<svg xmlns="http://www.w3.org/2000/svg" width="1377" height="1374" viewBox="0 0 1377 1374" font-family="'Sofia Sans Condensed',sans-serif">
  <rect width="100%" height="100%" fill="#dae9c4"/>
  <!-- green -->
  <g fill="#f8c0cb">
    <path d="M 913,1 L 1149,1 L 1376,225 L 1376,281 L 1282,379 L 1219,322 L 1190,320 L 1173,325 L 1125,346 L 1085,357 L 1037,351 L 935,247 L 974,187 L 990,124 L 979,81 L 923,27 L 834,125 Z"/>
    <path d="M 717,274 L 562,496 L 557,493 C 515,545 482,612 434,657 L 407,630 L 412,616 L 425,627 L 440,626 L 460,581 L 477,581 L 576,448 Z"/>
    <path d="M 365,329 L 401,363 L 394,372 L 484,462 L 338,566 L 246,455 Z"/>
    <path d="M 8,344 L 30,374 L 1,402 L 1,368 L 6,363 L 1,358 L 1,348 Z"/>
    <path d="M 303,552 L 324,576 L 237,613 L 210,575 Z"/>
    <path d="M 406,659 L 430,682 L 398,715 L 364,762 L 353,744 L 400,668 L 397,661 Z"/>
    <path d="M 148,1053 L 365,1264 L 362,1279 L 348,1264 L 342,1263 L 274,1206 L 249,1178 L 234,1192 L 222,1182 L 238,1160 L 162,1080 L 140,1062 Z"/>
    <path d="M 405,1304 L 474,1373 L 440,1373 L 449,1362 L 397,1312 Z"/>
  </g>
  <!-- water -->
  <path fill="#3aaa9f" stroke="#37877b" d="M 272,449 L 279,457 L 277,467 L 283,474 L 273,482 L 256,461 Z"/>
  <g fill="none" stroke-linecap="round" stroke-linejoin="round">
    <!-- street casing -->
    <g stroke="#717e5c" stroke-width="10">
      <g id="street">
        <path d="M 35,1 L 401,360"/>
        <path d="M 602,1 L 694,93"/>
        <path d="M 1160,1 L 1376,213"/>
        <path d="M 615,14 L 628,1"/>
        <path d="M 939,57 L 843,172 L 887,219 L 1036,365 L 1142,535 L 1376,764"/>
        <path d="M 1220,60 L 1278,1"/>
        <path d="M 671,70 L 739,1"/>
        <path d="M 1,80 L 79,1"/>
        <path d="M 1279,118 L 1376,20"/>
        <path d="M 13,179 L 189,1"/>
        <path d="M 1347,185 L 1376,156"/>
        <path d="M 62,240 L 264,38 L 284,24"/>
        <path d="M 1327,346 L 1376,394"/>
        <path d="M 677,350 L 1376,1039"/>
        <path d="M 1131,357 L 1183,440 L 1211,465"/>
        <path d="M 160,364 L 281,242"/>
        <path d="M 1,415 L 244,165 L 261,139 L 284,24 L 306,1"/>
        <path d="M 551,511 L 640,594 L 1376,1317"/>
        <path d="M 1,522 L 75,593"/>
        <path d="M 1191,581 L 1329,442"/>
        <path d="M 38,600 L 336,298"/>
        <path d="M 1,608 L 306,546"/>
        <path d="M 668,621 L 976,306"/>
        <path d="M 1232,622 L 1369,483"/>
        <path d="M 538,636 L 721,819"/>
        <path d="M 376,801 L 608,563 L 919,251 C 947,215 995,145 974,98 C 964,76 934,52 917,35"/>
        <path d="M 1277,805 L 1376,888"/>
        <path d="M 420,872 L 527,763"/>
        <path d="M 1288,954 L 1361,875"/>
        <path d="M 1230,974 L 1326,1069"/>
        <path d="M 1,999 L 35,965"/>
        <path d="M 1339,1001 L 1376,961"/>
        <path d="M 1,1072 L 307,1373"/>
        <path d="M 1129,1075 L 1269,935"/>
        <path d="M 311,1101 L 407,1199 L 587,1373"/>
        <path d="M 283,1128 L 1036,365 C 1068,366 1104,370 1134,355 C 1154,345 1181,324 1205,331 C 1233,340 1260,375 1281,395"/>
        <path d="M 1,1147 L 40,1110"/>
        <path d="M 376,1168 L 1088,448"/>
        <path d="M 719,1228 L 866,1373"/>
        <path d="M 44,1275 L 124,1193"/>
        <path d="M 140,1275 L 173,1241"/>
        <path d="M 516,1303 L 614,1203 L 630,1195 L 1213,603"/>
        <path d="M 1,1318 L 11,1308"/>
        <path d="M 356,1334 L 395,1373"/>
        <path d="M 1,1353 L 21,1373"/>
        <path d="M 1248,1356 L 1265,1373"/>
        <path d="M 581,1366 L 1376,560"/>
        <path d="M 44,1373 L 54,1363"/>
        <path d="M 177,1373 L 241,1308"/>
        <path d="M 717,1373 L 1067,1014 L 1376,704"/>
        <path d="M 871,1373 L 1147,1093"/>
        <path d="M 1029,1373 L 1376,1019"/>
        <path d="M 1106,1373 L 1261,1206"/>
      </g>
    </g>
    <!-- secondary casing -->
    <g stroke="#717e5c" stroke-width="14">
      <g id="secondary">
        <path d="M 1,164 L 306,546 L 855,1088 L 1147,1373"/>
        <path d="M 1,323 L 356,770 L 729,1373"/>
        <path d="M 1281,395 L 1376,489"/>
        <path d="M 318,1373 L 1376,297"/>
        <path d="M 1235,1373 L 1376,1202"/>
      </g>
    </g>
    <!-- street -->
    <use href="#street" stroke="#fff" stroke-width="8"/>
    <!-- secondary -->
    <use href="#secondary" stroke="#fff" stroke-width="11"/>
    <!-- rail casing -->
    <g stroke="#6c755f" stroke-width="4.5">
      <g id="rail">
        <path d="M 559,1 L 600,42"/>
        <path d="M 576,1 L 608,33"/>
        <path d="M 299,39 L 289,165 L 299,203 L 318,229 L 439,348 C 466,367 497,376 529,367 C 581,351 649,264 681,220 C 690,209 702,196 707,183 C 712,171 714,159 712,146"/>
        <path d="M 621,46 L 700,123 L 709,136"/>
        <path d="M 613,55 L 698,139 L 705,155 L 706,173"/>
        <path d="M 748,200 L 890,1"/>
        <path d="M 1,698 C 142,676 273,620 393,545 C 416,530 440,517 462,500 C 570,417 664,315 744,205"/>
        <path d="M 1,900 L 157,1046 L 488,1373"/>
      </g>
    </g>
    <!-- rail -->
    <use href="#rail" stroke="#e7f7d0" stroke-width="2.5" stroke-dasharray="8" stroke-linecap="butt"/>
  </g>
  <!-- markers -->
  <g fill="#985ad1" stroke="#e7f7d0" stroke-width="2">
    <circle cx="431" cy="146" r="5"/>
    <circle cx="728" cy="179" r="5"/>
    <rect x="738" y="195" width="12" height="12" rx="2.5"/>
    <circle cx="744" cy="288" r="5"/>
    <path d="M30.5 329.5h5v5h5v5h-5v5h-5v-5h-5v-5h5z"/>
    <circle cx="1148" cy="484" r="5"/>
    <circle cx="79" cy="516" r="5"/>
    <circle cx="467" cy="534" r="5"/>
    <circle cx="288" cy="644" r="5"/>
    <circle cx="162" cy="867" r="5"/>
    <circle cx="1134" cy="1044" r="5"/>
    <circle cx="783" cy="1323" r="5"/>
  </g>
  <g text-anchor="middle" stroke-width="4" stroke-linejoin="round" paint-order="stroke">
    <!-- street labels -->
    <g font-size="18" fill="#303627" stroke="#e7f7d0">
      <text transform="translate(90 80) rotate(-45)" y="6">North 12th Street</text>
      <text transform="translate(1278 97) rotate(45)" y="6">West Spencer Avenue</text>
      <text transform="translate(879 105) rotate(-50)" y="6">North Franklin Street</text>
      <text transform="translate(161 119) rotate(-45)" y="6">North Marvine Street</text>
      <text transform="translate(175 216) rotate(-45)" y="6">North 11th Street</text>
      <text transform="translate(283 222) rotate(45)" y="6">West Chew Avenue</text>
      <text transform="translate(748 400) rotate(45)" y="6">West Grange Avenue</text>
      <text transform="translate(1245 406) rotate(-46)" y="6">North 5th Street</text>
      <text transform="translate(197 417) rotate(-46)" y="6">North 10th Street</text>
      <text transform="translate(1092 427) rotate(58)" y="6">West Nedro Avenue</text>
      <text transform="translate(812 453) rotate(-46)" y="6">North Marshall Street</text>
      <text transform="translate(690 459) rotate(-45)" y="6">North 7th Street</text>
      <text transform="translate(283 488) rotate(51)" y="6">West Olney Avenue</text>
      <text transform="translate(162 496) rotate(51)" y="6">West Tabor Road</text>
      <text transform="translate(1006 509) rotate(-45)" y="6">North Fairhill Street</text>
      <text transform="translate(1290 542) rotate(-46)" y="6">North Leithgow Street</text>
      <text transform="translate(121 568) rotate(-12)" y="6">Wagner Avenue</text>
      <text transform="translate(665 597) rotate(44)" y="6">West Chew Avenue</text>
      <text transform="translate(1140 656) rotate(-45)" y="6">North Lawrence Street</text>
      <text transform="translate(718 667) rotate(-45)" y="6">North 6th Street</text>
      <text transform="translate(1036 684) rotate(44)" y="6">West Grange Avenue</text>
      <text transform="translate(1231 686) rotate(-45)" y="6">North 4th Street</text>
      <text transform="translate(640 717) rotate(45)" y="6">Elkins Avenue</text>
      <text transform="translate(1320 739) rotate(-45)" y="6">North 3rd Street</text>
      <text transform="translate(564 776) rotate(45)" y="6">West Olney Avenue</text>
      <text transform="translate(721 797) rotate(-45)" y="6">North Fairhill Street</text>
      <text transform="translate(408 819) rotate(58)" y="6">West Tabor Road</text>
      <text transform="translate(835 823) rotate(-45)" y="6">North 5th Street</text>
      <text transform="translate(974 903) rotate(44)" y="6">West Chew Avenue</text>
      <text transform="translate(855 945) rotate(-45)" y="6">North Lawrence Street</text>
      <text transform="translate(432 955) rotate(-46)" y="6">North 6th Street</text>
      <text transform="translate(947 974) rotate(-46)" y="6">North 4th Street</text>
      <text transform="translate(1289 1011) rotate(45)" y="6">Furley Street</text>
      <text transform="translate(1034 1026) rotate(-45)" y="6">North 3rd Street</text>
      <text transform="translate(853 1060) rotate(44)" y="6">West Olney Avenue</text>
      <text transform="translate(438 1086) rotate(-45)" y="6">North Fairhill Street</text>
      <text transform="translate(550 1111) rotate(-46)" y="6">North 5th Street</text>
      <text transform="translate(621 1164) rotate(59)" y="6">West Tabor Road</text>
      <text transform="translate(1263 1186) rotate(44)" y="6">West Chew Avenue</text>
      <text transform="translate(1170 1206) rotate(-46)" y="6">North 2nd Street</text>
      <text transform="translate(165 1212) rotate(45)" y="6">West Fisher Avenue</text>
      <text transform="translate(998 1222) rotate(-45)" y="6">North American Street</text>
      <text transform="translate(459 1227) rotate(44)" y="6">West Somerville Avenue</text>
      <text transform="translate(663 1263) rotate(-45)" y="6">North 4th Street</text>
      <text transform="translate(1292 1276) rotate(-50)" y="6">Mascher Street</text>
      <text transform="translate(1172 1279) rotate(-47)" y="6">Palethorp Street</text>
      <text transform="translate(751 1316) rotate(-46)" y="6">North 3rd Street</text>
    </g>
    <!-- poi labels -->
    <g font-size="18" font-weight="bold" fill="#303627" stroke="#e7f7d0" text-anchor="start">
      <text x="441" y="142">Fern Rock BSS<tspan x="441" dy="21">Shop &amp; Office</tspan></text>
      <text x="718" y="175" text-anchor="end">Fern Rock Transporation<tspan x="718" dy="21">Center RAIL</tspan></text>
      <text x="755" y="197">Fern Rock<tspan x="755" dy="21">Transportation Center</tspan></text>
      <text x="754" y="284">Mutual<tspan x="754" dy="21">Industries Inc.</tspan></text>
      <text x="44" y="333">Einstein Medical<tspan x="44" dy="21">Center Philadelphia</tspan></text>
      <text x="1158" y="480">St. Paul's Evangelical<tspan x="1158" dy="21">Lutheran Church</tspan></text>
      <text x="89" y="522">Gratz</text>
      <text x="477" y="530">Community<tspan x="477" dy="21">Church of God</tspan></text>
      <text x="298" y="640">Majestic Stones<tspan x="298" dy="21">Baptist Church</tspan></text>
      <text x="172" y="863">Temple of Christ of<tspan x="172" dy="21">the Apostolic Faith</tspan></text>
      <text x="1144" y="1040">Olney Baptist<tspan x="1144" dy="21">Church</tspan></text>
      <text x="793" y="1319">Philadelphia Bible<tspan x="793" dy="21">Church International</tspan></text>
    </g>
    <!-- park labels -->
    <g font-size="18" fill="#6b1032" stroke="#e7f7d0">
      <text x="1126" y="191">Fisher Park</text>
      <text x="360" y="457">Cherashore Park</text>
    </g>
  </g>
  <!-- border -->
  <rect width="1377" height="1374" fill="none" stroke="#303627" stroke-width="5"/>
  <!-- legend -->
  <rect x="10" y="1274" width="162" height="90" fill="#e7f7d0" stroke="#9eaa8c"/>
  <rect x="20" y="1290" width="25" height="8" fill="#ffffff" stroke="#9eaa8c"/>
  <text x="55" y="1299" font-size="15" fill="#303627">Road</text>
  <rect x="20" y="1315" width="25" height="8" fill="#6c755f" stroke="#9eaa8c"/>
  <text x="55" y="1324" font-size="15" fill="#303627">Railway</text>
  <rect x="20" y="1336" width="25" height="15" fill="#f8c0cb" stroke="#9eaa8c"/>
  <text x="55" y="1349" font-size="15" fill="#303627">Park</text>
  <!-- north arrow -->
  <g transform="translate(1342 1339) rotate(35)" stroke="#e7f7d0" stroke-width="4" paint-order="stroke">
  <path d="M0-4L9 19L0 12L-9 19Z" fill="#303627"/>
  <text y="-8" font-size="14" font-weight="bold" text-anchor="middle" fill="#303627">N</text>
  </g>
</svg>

☆ ☆ ☆ ☆ ☆

* [WORK TASK]: Search the records above for "bold". Copy each line where it is found.

* [ANSWER SECTION]:
    <g font-size="18" font-weight="bold" fill="#303627" stroke="#e7f7d0" text-anchor="start">
  <text y="-8" font-size="14" font-weight="bold" text-anchor="middle" fill="#303627">N</text>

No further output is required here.